Just woke up. The group circle hasn't ended yet--DebRa is not back in our room. I am wide awake now, I wonder what time it is. I reach over the clock and only 40 minutes has passed from the time I laid down in my bed and fell asleep. I feel like I slept for hours it was marvelous.
Now as I sit up in my bed, I feel so many feelings. So much has happened in this day...well this whole trip really. Tonight, I kept feeling my lifetime in Egypt. The lifetime I spent a lot of time healing last spring. It was one of my lifetimes as an Egyptian Woman. I think it must have been here in Luxor or not far from here. The vibe here makes me feel it more.
Last spring, this life came to me in full focus. I think I need to preface this post with the fact that I never used to believe in past lives until I started to experience them several years ago now. This particular life came to me in a flash of about 13 different lives I had had when I asked a question about my twin. (I was more doubtful back then---but after Egypt there is no longer any doubt left. By the way, I am saying this for you all as well as for me.) To this day, I wasn't sure why the 13, but now as I type this I am feeling that those particular 13 were the ones that were most similar to the life I am experiencing today.

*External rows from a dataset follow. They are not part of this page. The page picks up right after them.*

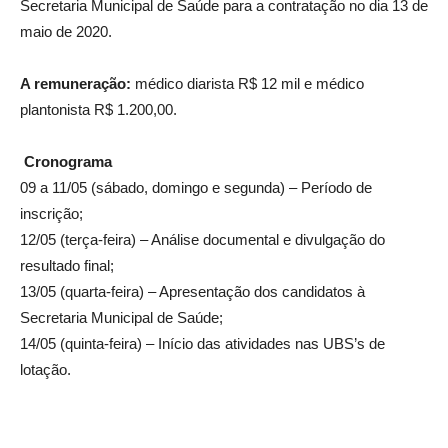
Secretaria Municipal de Saúde para a contratação no dia 13 de
maio de 2020.
A remuneração:
médico diarista R$ 12 mil e médico
plantonista R$ 1.200,00.
Cronograma
09 a 11/05 (sábado, domingo e segunda) – Período de
inscrição;
12/05 (terça-feira) – Análise documental e divulgação do
resultado final;
13/05 (quarta-feira) – Apresentação dos candidatos à
Secretaria Municipal de Saúde;
14/05 (quinta-feira) – Início das atividades nas UBS’s de
lotação.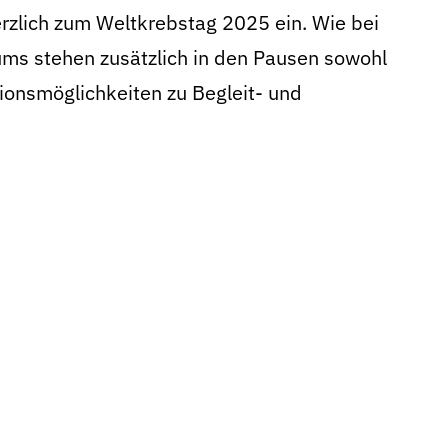
rzlich zum Weltkrebstag 2025 ein. Wie bei
ms stehen zusätzlich in den Pausen sowohl
ionsmöglichkeiten zu Begleit- und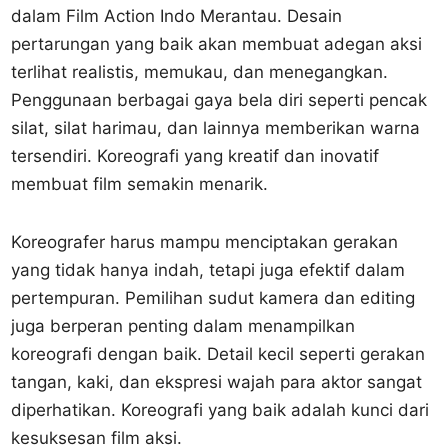
dalam Film Action Indo Merantau. Desain
pertarungan yang baik akan membuat adegan aksi
terlihat realistis, memukau, dan menegangkan.
Penggunaan berbagai gaya bela diri seperti pencak
silat, silat harimau, dan lainnya memberikan warna
tersendiri. Koreografi yang kreatif dan inovatif
membuat film semakin menarik.
Koreografer harus mampu menciptakan gerakan
yang tidak hanya indah, tetapi juga efektif dalam
pertempuran. Pemilihan sudut kamera dan editing
juga berperan penting dalam menampilkan
koreografi dengan baik. Detail kecil seperti gerakan
tangan, kaki, dan ekspresi wajah para aktor sangat
diperhatikan. Koreografi yang baik adalah kunci dari
kesuksesan film aksi.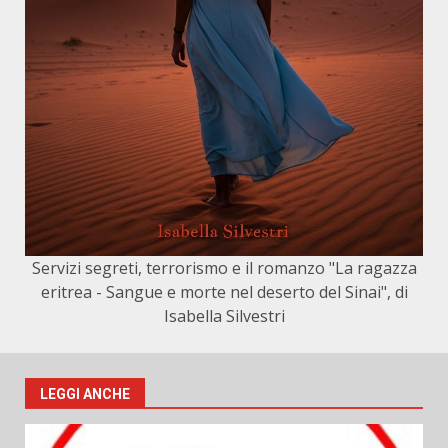
Servizi segreti, terrorismo e il romanzo "La ragazza
eritrea - Sangue e morte nel deserto del Sinai", di
Isabella Silvestri
LEGGI ANCHE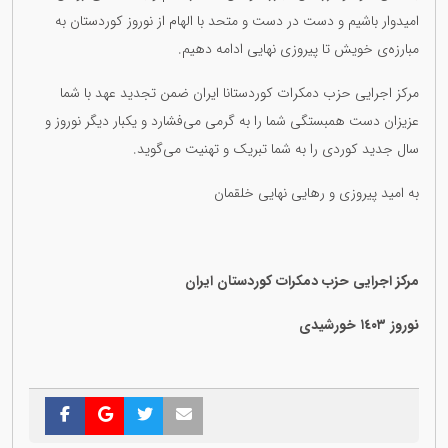
امیدوار باشیم و دست در دست و متحد با الهام از نوروز کوردستان بە
مبارزەی خویش تا پیروزی نهایی ادامە دهیم.
مرکز اجرایی حزب دمکرات کوردستانا ایران ضمن تجدید عهد با شما
عزیزان دست همبستگی شما را بە گرمی می‌فشارد و یکبار دیگر نوروز و
سال جدید کوردی را بە شما تبریک و تهنیت می‌گوید.
بە امید پیروزی و رهایی نهایی خلقمان
مرکز اجرایی حزب دمکرات کوردستان ایران
نوروز ١٤٠٣ خورشیدی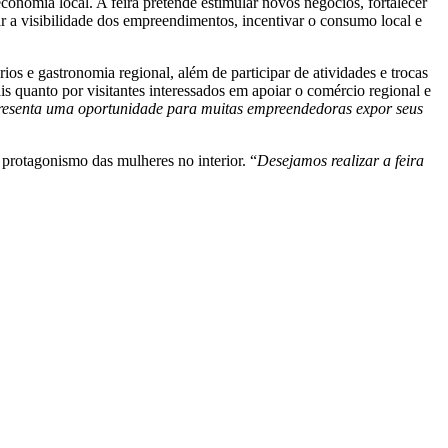
nomia local. A feira pretende estimular novos negócios, fortalecer
r a visibilidade dos empreendimentos, incentivar o consumo local e
rios e gastronomia regional, além de participar de atividades e trocas
is quanto por visitantes interessados em apoiar o comércio regional e
presenta uma oportunidade para muitas empreendedoras expor seus
 protagonismo das mulheres no interior. “
Desejamos realizar a feira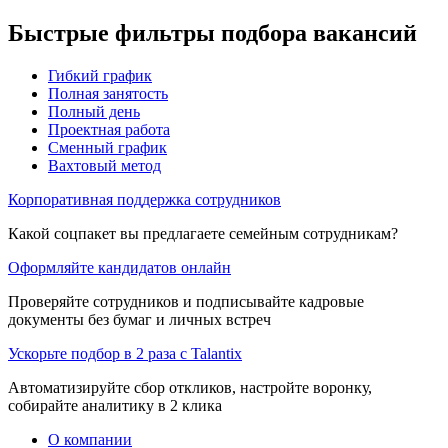
Быстрые фильтры подбора вакансий
Гибкий график
Полная занятость
Полный день
Проектная работа
Сменный график
Вахтовый метод
Корпоративная поддержка сотрудников
Какой соцпакет вы предлагаете семейным сотрудникам?
Оформляйте кандидатов онлайн
Проверяйте сотрудников и подписывайте кадровые
документы без бумаг и личных встреч
Ускорьте подбор в 2 раза с Talantix
Автоматизируйте сбор откликов, настройте воронку,
собирайте аналитику в 2 клика
О компании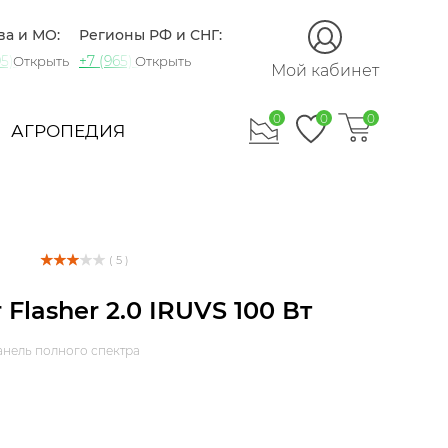
ва и МО:
Регионы РФ и СНГ:
5) 721-60-15
+7 (965) 420-10-10
Открыть
Открыть
Мой кабинет
0
0
0
АГРОПЕДИЯ
( 5 )
 Flasher 2.0 IRUVS 100 Вт
анель полного спектра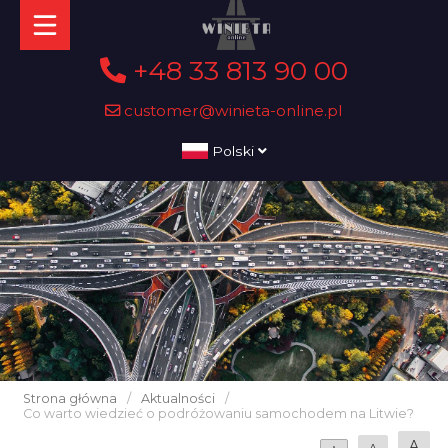
+48 33 813 90 00
customer@winieta-online.pl
Polski
Strona główna
/
Aktualności
/
Co warto wiedzieć o podróżowaniu samochodem na Litwie?
A
A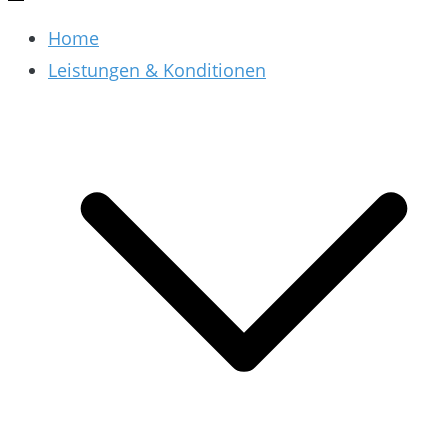
Home
Leistungen & Konditionen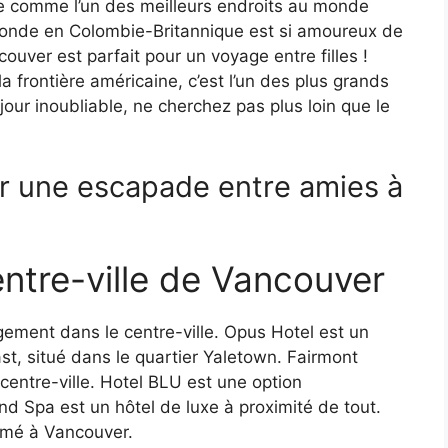
 comme l’un des meilleurs endroits au monde
monde en Colombie-Britannique est si amoureux de
ncouver est parfait pour un voyage entre filles !
a frontière américaine, c’est l’un des plus grands
our inoubliable, ne cherchez pas plus loin que le
ur une escapade entre amies à
ntre-ville de Vancouver
gement dans le centre-ville. Opus Hotel est un
, situé dans le quartier Yaletown. Fairmont
entre-ville. Hotel BLU est une option
d Spa est un hôtel de luxe à proximité de tout.
rimé à Vancouver.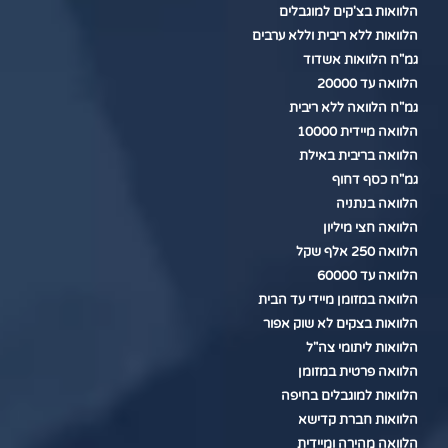
הלוואות בצ'קים למוגבלים
הלוואות ללא ריבית וללא ערבים
גמ"ח הלוואות אשדוד
הלוואה עד 20000
גמ"ח הלוואה ללא ריבית
הלוואה מיידית 10000
הלוואה בריבית באילת
גמ"ח כסף דחוף
הלוואה בנתניה
הלוואה חצי מיליון
הלוואה 250 אלף שקל
הלוואה עד 60000
הלוואה במזומן מיידי עד הבית
הלוואות בצקים לא שוק אפור
הלוואות ליתומי צה"ל
הלוואה פרטית במזומן
הלוואות למוגבלים בחיפה
הלוואות חברת קדישא
הלוואה מהירה ומיידית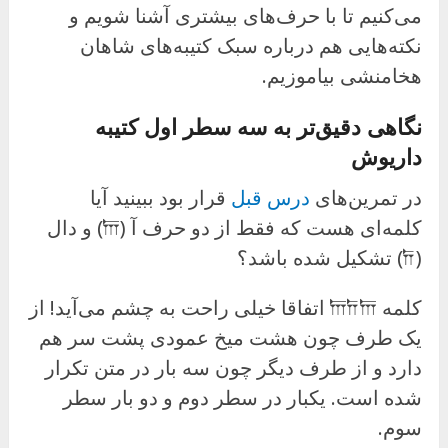
می‌کنیم تا با حرف‌های بیشتری آشنا شویم و
نکته‌هایی هم درباره سبک کتیبه‌های شاهان
هخامنشی بیاموزیم.
نگاهی دقیق‌تر به سه سطر اول کتیبه
داریوش
در تمرین‌های
درس قبل
قرار بود ببینید آیا
کلمه‌ای هست که فقط از دو حرف آ (𐎠) و دال
(𐎭) تشکیل شده باشد؟
کلمه 𐎠𐎭𐎠 اتفاقا خیلی راحت به چشم می‌آید! از
یک طرف چون هشت میخ عمودی پشت سر هم
دارد و از طرف دیگر چون سه بار در متن تکرار
شده است. یکبار در سطر دوم و دو بار سطر
سوم.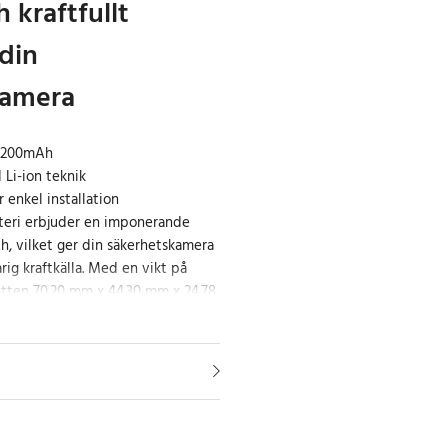
h kraftfullt
 din
kamera
 5200mAh
 Li-ion teknik
 enkel installation
teri erbjuder en imponerande
, vilket ger din säkerhetskamera
rig kraftkälla. Med en vikt på
åtten 70.20 mm x 44.30 mm x 24.78
tallera och passar perfekt i din
äller optimal funktionalitet.
h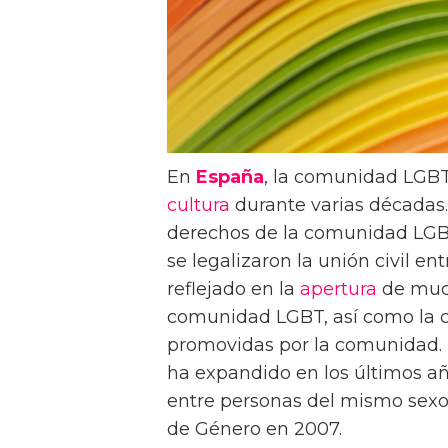
En
España
, la comunidad LGBT 
cultura
durante varias décadas. 
derechos de la comunidad LGBT
se legalizaron la unión civil e
reflejado en la
apertura
de muc
comunidad LGBT, así como la 
promovidas por la comunidad.
ha expandido en los últimos añ
entre personas del mismo sexo 
de Género en 2007.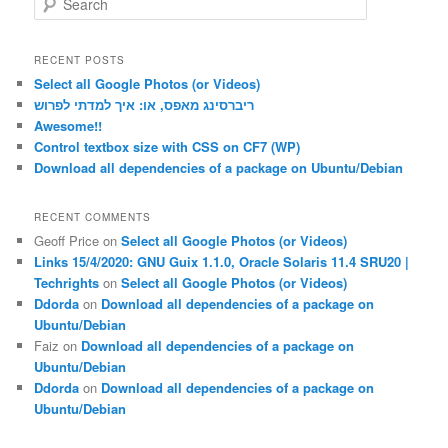
e
a
r
RECENT POSTS
c
Select all Google Photos (or Videos)
h
ריברסינג מאפס, או: איך למדתי לפרוש
Awesome!!
Control textbox size with CSS on CF7 (WP)
Download all dependencies of a package on Ubuntu/Debian
RECENT COMMENTS
Geoff Price
on
Select all Google Photos (or Videos)
Links 15/4/2020: GNU Guix 1.1.0, Oracle Solaris 11.4 SRU20 |
Techrights
on
Select all Google Photos (or Videos)
Ddorda
on
Download all dependencies of a package on
Ubuntu/Debian
Faiz
on
Download all dependencies of a package on
Ubuntu/Debian
Ddorda
on
Download all dependencies of a package on
Ubuntu/Debian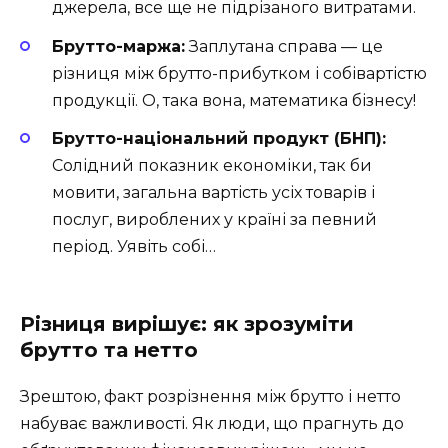
джерела, все ще не підрізаного витратами.
Брутто-маржа:
Заплутана справа — це
різниця між брутто-прибутком і собівартістю
продукції. О, така вона, математика бізнесу!
Брутто-національний продукт (БНП):
Солідний показник економіки, так би
мовити, загальна вартість усіх товарів і
послуг, вироблених у країні за певний
період. Уявіть собі…
Різниця вирішує: як зрозуміти
брутто та нетто
Зрештою, факт розрізнення між брутто і нетто
набуває важливості. Як люди, що прагнуть до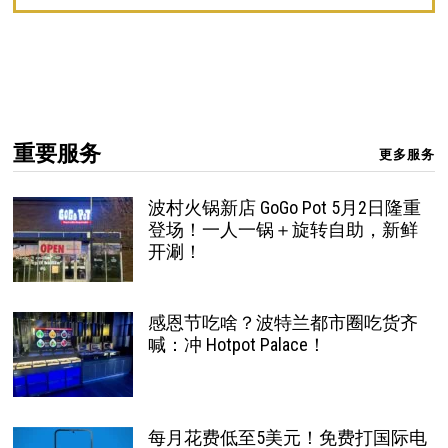
重要服务
更多服务
波村火锅新店 GoGo Pot 5月2日隆重
登场！一人一锅＋旋转自助，新鲜
开涮！
感恩节吃啥？波特兰都市圈吃货齐
喊：冲 Hotpot Palace！
每月花费低至5美元！免费打国际电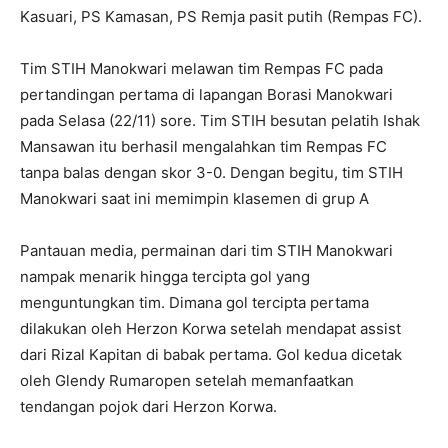
Kasuari, PS Kamasan, PS Remja pasit putih (Rempas FC).
Tim STIH Manokwari melawan tim Rempas FC pada
pertandingan pertama di lapangan Borasi Manokwari
pada Selasa (22/11) sore. Tim STIH besutan pelatih Ishak
Mansawan itu berhasil mengalahkan tim Rempas FC
tanpa balas dengan skor 3-0. Dengan begitu, tim STIH
Manokwari saat ini memimpin klasemen di grup A
Pantauan media, permainan dari tim STIH Manokwari
nampak menarik hingga tercipta gol yang
menguntungkan tim. Dimana gol tercipta pertama
dilakukan oleh Herzon Korwa setelah mendapat assist
dari Rizal Kapitan di babak pertama. Gol kedua dicetak
oleh Glendy Rumaropen setelah memanfaatkan
tendangan pojok dari Herzon Korwa.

I know that my twin and I have always been in lifetimes together, but not always in the same capacity. So, if you are one that is a little skeptical about past lives don't worry it is understandable as I was a skeptic at first. And, the truth is that a few years ago I only had a glimpse of that life and didn't really know much about it until last year and tonight I keep seeing images of it.
So the life goes a little like this, I was an Egyptian woman of a pretty high family status. I was single and free to walk around the village and the markets. There was a man that I was in love with. He was a Hebrew Slave. He worked very hard in the hot sun alongside many other "slaves". They were digging something from what I could see in the vision/memory. As an Egyptian woman, my attitude was very self assured and I was pretty independent and it appeared could do what I wanted. I was known for sure by all the people in the markets and village. I definitely had status as I was dressed quite well. I was in the market and I saw my love. (We had secret meetings and met several times secretly. I don't know how that happened, but it appeared that way based on what I did see.) On this particular day, I walked over to where he was working. He was a very dark skinned man from working in the hot sun. He stopped what he was doing and looked up at me. We conversed and as if he forgot himself, he reached his hand up to touch my face as a gesture of love. (His eyes were the same eyes of my twin in this lifetime. I knew instantly it was him.) At that moment, an overseer of the slaves' work came over and used some sort of weapon that was like a staff with a knife on the end and killed him. This is all I had until last year and then last year, I started to get even more information. (I was devastated at the thought of him dying because of loving me, perhaps that is his fear in this life...if he loves me openly he will die? I know that is a very simplified version of what I am saying, but it makes sense, don't ya think?)
All that happened, but what I didn't realize was that I was not only of high status, but I was to marry someone to bring our families together. He was killed for loving me. I also discovered that I was pregnant with our baby and we were planning to escape together and my meeting him in the village was to confirm that that night we would run. When the guard killed my beloved, I was taken back to my palace where I was sent away. I had not only embarrassed my family, but caused more strife because I was not "pure" for this "Holy Union" that was set up for me with the other family. I was sent away during my pregnancy and then when the baby was born, I was not allowed to keep it. They took my baby from me as I could not have a slave's baby especially when I was to marry someone of my class. Oh how I cried at the thought of not only having lost my beloved, but our beautiful creation as well. It explains a lot to me about my life today. I am feeling a lot of sadness and tears. I hear the group coming back from the circle so I must get back to sleep--no time to cry now even though that is truly what I would like to do at this point.